A new membrane mirror is capable of imaging in the infrared and visible for astronomical imaging. The development of the membrane mirror has the order-of-magnitude aperture size increase or weight reduction for large aperture ground based telescopes.
The membrane mirror is reproducible at a fraction of the time and cost as compared to glass equivalent size. It also requires a considerable mass and cost reduction of the telescope mount as compared to conventional size equivalent mounts.
The membrane mirror has overcome the problems of near edge distortion when stretched that has been a limiting factor until now. Further more, the surface problem of having an oblate spheroid has been overcome now by deepening the centre thereby creating a parabola through active central distortion of the figure.

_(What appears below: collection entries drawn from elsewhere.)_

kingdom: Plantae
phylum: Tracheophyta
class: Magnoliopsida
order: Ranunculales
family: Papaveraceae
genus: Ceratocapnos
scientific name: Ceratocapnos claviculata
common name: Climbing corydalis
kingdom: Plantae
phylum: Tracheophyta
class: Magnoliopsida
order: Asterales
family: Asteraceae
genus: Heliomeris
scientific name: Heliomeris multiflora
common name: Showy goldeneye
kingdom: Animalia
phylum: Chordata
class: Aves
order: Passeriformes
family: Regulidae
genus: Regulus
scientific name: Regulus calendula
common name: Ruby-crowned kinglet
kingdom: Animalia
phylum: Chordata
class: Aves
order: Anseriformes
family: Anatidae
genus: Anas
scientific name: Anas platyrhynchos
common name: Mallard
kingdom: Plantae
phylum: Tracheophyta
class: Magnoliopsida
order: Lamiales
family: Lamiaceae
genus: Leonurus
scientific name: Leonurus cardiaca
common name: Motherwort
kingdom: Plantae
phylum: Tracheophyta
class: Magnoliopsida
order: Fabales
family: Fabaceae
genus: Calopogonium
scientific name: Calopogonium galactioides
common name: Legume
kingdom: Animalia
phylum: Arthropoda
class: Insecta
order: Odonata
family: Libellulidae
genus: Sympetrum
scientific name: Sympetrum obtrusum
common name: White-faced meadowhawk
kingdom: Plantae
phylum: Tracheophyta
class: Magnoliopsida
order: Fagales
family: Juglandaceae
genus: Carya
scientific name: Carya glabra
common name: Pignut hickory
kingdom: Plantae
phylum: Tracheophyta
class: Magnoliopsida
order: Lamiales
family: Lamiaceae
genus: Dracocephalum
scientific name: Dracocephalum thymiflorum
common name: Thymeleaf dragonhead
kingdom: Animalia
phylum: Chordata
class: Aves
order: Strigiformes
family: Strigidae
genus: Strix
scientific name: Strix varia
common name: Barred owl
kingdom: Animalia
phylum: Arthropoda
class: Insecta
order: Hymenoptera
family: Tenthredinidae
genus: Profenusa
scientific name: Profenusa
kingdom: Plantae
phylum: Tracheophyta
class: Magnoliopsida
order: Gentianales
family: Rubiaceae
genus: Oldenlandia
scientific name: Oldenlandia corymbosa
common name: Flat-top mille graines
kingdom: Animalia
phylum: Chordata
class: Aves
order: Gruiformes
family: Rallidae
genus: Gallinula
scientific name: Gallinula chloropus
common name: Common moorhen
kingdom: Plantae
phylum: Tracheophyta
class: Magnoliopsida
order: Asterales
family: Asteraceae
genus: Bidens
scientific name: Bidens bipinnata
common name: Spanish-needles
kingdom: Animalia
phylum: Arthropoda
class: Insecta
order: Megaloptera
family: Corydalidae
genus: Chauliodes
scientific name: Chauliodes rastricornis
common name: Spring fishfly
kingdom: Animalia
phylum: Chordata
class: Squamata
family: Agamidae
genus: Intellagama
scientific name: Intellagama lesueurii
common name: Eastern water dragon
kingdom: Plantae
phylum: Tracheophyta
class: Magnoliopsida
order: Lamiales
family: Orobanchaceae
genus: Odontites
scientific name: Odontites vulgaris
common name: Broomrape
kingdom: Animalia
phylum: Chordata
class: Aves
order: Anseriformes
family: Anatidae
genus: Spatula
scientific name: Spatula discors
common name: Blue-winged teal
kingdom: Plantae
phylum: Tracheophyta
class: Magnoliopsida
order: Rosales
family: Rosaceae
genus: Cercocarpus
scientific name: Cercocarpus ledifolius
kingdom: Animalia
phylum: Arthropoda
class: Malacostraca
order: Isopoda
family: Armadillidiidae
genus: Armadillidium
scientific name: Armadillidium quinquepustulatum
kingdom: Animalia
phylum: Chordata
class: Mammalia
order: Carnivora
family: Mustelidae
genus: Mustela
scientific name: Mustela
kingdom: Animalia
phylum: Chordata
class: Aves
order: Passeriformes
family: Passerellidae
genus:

Because there is no active system to produce pattern surface distortion, the ratio of thickness and size has resulted in a stable surface with diffraction limited results in the infrared. Research is continuing on to develop an upgradeable mirror with visible range diffraction limited results.
A unique interesting feature of the mirror for astronomy is optional variable focal or N focal lengths. Because it is used as a direct imager focussing can also be accomplished through precision vacuum control. This unique adaptability of the mirror creates multiple telescope applications.
Another interesting feature is the option of using the mirror as an off axis system in a telescope. An example of this configuration is in a Gregorian system.